Diseases are Multifactorial. Therapeutics Need to Be Multi-targeted.

 

It is increasingly recognized that multiple biochemical species in the body, connected by a disease network, are responsible for the disease phenotype.  Human body has at least about 1.3 million such distinct chemical species which do not include the genes of the microbes that make up human microbiome.  All FDA approved drugs so far target less than 1000 unique targets. 
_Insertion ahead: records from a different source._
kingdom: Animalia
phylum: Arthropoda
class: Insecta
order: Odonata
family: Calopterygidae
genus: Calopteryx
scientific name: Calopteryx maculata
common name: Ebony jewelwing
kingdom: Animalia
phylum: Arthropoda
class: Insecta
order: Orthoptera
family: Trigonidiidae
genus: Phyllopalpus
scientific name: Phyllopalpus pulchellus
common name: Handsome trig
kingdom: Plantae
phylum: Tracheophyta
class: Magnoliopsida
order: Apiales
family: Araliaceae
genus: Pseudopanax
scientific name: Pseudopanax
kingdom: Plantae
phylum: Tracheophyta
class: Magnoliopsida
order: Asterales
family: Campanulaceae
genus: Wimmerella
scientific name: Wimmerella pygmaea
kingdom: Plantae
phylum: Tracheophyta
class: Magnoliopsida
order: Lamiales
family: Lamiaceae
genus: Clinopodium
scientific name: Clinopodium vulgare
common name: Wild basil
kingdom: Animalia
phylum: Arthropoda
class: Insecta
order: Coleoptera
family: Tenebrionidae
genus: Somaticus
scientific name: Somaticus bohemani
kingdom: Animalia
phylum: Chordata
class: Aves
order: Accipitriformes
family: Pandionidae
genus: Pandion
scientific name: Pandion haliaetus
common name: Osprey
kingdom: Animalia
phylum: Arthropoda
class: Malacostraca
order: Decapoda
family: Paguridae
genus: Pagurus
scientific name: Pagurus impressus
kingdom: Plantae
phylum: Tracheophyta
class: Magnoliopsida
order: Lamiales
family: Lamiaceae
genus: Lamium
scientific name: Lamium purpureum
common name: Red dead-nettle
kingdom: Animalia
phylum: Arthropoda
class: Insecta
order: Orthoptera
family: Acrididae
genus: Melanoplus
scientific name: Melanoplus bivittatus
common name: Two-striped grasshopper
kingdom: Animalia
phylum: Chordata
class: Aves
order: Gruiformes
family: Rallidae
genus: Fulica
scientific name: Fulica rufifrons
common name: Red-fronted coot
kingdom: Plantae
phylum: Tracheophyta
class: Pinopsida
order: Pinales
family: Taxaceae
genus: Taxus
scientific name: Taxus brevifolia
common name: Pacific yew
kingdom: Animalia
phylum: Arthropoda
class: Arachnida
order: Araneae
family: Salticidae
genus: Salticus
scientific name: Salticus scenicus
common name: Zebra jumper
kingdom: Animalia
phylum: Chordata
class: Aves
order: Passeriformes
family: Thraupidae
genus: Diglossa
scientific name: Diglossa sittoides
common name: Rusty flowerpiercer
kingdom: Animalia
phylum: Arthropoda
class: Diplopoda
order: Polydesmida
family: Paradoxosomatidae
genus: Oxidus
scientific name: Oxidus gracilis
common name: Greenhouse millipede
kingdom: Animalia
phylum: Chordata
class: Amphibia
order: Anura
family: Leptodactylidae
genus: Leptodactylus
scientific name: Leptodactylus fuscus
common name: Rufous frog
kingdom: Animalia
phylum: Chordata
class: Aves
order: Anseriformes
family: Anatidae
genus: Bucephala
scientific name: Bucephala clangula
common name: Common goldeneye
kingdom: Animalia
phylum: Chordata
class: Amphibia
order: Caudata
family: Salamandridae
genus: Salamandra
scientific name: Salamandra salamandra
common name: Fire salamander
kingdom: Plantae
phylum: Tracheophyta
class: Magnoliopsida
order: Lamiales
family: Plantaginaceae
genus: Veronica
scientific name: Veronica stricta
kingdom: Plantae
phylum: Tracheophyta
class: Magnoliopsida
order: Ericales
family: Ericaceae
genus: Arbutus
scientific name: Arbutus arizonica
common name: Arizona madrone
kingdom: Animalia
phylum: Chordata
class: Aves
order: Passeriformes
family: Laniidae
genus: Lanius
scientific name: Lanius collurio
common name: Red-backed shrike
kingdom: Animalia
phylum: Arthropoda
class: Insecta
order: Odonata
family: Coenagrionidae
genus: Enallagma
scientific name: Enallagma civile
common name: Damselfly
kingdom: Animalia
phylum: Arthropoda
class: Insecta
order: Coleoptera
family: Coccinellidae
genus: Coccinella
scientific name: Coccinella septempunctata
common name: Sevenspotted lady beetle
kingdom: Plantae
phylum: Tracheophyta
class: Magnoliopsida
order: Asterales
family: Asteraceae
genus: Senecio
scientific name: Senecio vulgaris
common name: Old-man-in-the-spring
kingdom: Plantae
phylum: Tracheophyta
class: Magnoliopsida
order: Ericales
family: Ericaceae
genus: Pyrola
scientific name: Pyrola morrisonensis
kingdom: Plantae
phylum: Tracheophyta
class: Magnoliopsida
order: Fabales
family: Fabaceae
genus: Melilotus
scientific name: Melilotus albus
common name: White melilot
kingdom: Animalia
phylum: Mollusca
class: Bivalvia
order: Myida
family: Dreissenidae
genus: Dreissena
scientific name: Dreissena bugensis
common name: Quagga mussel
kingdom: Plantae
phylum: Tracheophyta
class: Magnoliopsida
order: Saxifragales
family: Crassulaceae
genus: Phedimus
Most of today’s therapeutics are based on single agent – a small molecule, antibody, gene therapy agent or a peptide – that usually binds to one or only a handful of targets. When target “mutates” or an alternative signaling mechanism gets established or a ligand binds with a high specificity to unintended target, drug experiences the problems of resistance and/or unintended side effects. We believe for a drug to be truly effective it has to be able to modulate multiple targets connected in a disease network that include coding genes to transcription processes to proteins to metabolites.

Network Modulating Drugs

Our drugs are designed to modulate up and downstream targets in a disease network. They are based on the following principles.

No One Size Fits All
Diversity of targets requires diversity of the drug molecules to have effective binding.

Biological Targets belong to a Network
Modulation of one target affects others in the network.

Diseases often have common roots
Systems biology considers seemingly unrelated conditions and pathways.